In fact, the story should be acutely uncomfortable for believers in activist government. A right-wing free marketeer would read the piece with feelings of vindication: Of course, government can’t work as intended. Liberals, who believe that government can protect the public interest and vulnerable individuals in ways the private sector will never do, have a much greater stake in exposing government failures so they can be remedied.
At the same time, the troubles at FDA make one wonder whether there genuinely are many free-market conservatives — once the argument moves from philosophical abstraction to real life. Let’s find someone, anyone, who thinks it is the job of local government or companies regulating themselves, to ensure the safety of infant formula when it is their child or grandchild who is drinking the stuff.
Recent weeks brought a massive recall of infant formula. Four hospitalizations and two deaths have been linked to an Abbott Nutrition plant in Sturgis, Mich., which makes Similac, the most popular brand on the market and other formulas distributed across the globe. The FDA is investigating. But POLITICO’s reporting has so far found that it took the agency months to act from when the first infant hospitalization was reported.
As explained by many sources, including former top FDA officials, one root cause of problems is likely the structure of FDA, which is dominated by its pharmaceuticals mission, to the neglect of food-safety and nutrition responsibilities. Some veterans advocate dividing the organization and creating a new food agency. By coincidence, another damaging FDA story came this week in the New York Times, which highlighted apparent conflicts as the McKinsey consulting firm was simultaneously advising drug companies seeking regulatory approval and the FDA itself.

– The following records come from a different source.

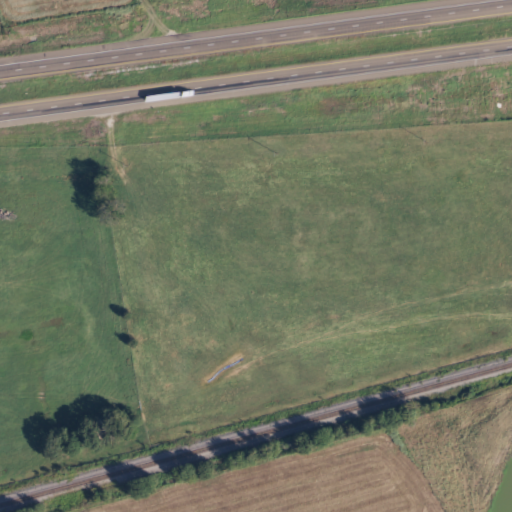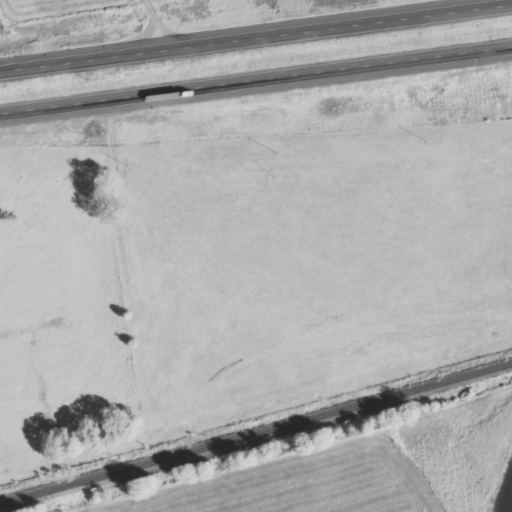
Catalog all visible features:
road: (239, 30)
road: (256, 75)
railway: (256, 433)
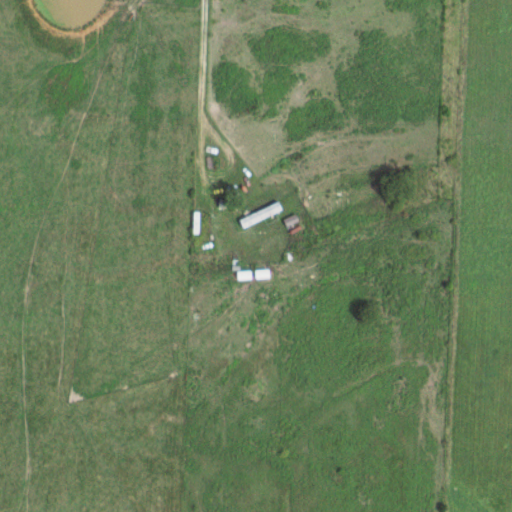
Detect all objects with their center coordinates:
building: (257, 215)
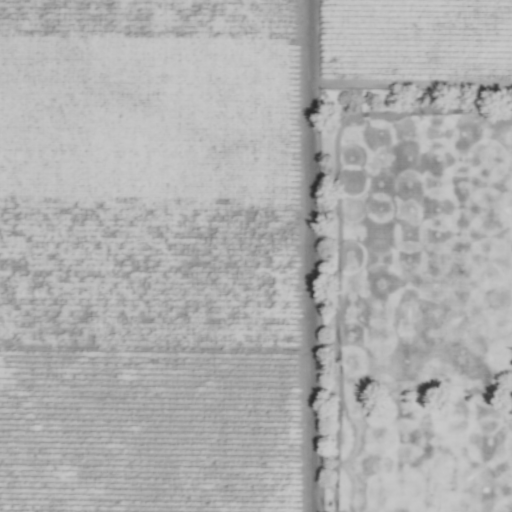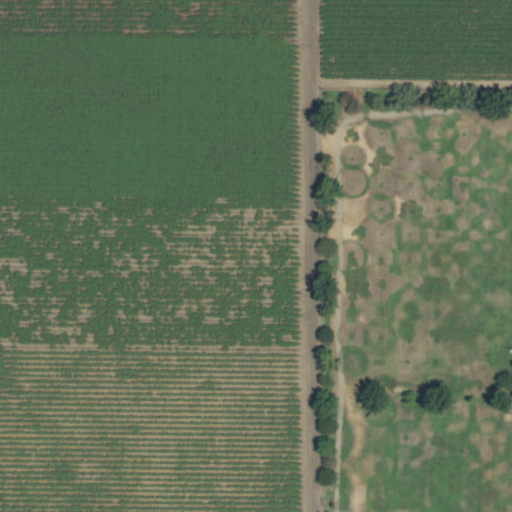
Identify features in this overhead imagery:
crop: (256, 255)
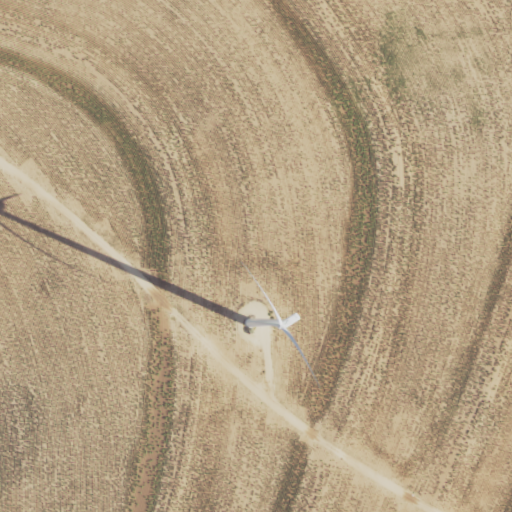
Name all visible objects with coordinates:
wind turbine: (240, 321)
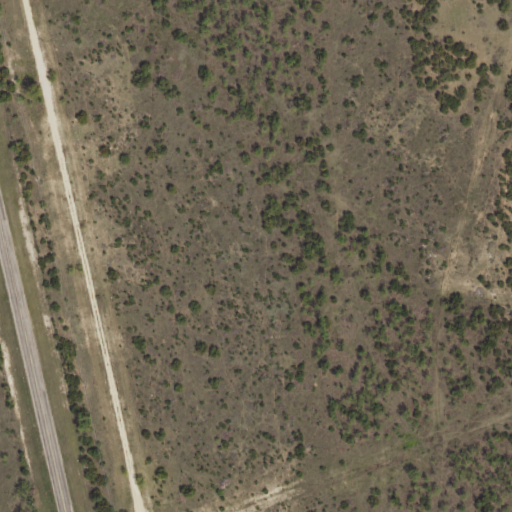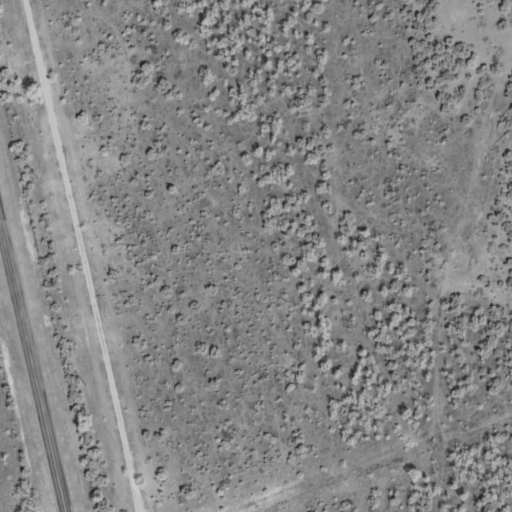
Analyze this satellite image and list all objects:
road: (454, 287)
road: (28, 392)
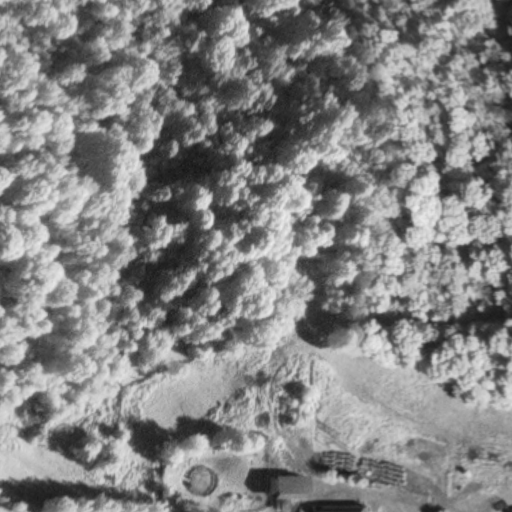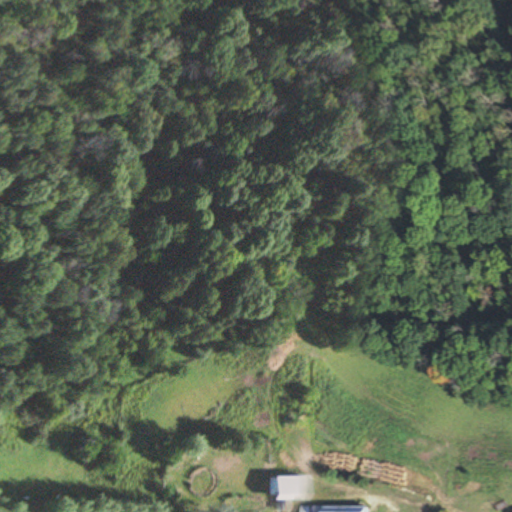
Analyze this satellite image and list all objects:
building: (282, 488)
building: (338, 509)
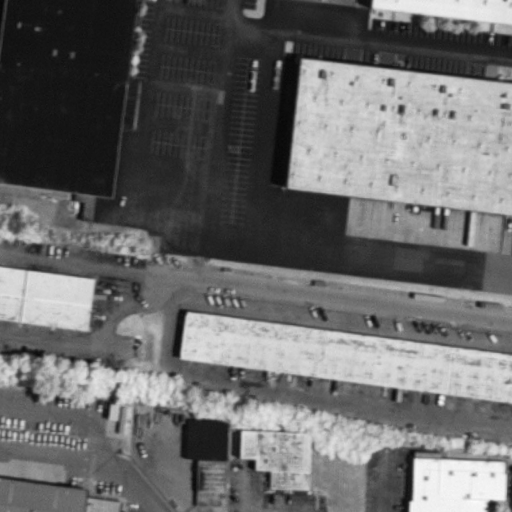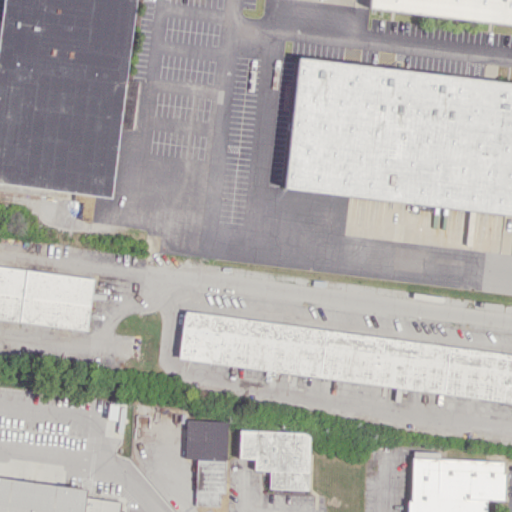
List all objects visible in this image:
building: (450, 8)
road: (359, 38)
building: (63, 92)
road: (147, 124)
building: (400, 135)
road: (259, 138)
road: (252, 246)
road: (8, 292)
building: (44, 297)
building: (44, 297)
road: (331, 299)
building: (347, 355)
building: (345, 356)
road: (375, 406)
building: (277, 456)
building: (206, 458)
road: (83, 466)
road: (381, 483)
building: (454, 484)
building: (49, 498)
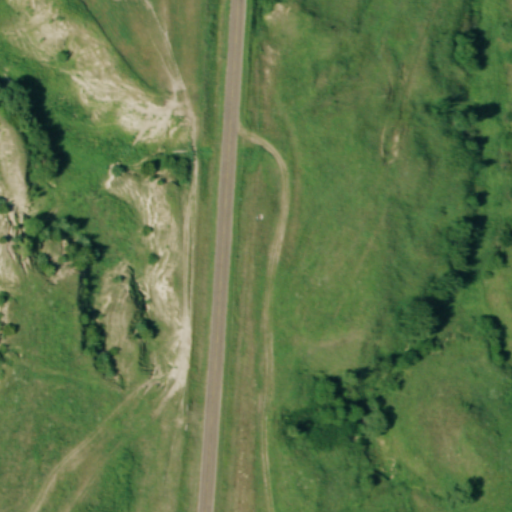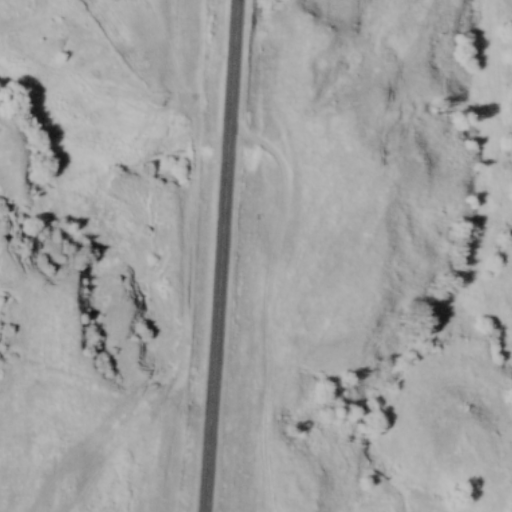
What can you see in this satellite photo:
road: (224, 256)
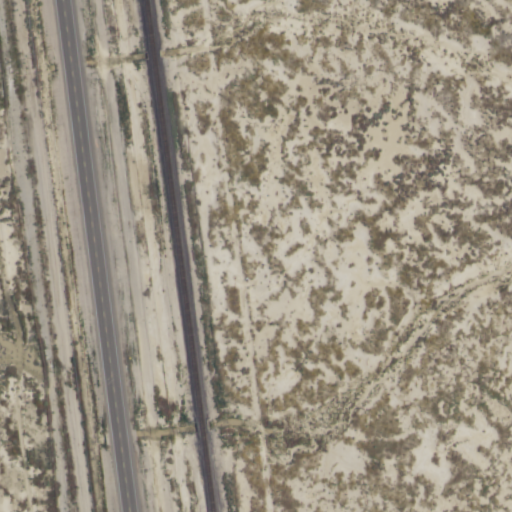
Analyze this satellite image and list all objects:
railway: (147, 23)
railway: (151, 53)
railway: (175, 238)
road: (96, 256)
wastewater plant: (28, 315)
railway: (200, 427)
railway: (206, 474)
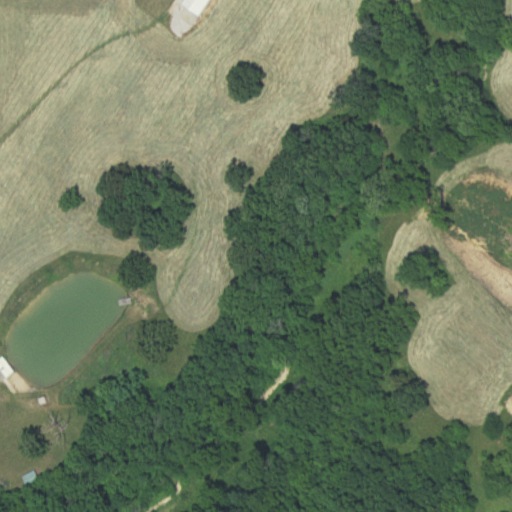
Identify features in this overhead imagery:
building: (205, 5)
road: (86, 87)
building: (10, 368)
road: (6, 398)
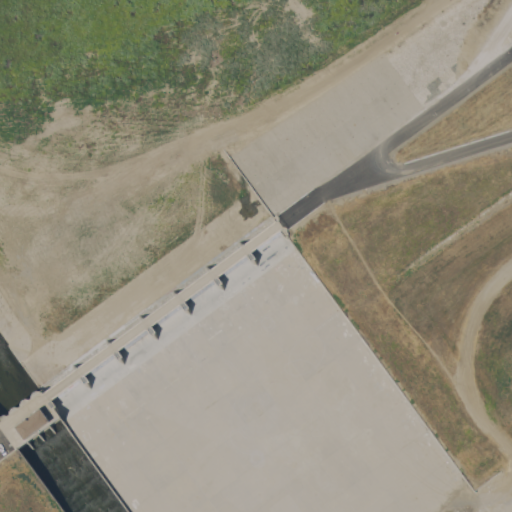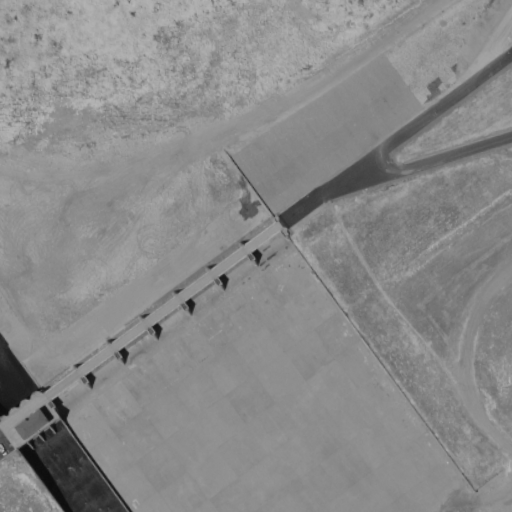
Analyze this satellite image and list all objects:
road: (491, 42)
road: (230, 129)
road: (396, 134)
dam: (393, 151)
dam: (393, 151)
road: (426, 161)
park: (256, 256)
road: (384, 293)
dam: (166, 314)
dam: (166, 314)
road: (140, 323)
road: (462, 361)
dam: (27, 418)
dam: (27, 418)
dam: (29, 422)
building: (29, 422)
building: (29, 423)
river: (49, 444)
dam: (20, 483)
dam: (20, 483)
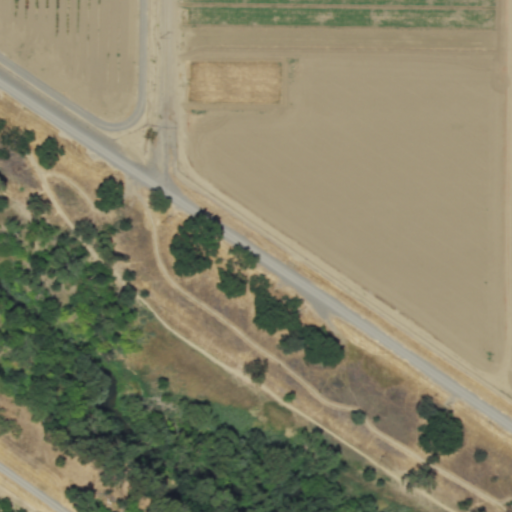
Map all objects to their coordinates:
road: (162, 63)
crop: (323, 130)
road: (160, 155)
road: (91, 204)
road: (256, 253)
road: (194, 346)
road: (293, 374)
river: (132, 427)
road: (37, 485)
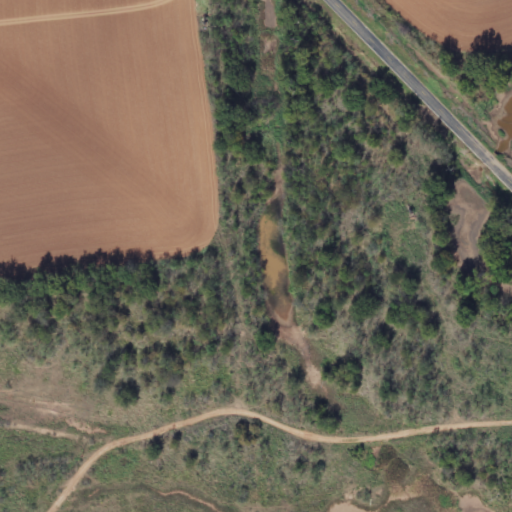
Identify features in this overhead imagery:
road: (421, 92)
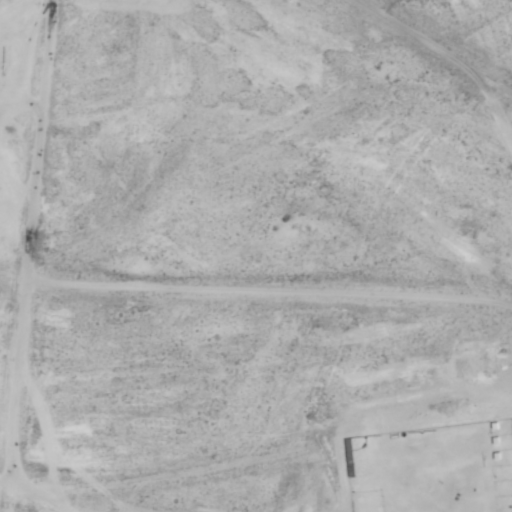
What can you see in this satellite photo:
road: (427, 47)
road: (495, 112)
road: (37, 139)
road: (12, 280)
road: (267, 300)
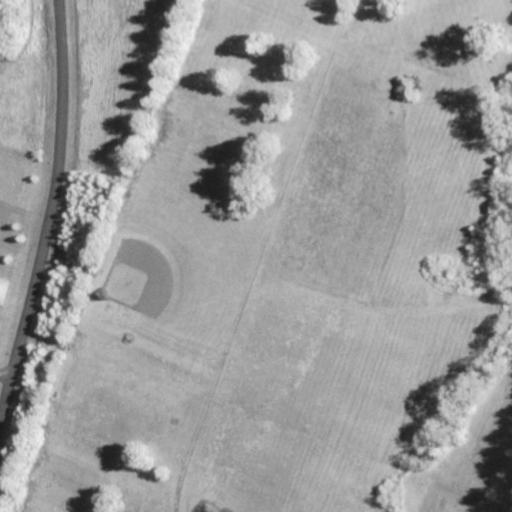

At a time when the work of journalists is under more scrutiny than ever, and the profession itself is undergoing constant upheaval and reinvention, it is worth reflecting on the example of Bottemiller Evich. She’s been covering food policy since 2009, and has been a leader of POLITICO’s agriculture vertical since 2013.
John F. Kennedy once said to his friend John Kenneth Galbraith, who began his storied career as an agricultural economist: “I don’t want to hear about agriculture from anyone but you, Ken. And I don’t want much to hear about it from you, either.”
In truth, the issues around agriculture and food are fascinating when handled by an authoritative narrator. Over the years, Bottemiller Evich has won such prizes as the prestigious George Polk award for her work on food, nutrition and the linkages between agriculture policy and climate change. She has the kind of mastery that only comes from years on the beat. And she reaps the kind of rewards in agenda-setting impact that can’t be earned on cable television sets or long hours on Twitter.
Her reporting reminds me of the sermons of one of the great 20th century journalists, Charles Peters, the founder of the Washington Monthly. Part of his self-described “gospel” was that journalists even then — at a time when there were more beat reporters focused on the work of government than now — paid too much attention to surface political arguments. The way to understand government — how it works and how it could work better — was to report deeply on institutional culture and the real-world consequences of programs. A proud liberal, Peters, still with us at age 95, evangelized that believers in government had a special duty to explore the gap between policies in theory and in practice.
That’s worth pondering as you eat your leafy greens, perhaps with a bit less complacency than before reading Bottemiller Evich’s story. Her report wasn’t solely about the work of FDA — it was about the work of democracy.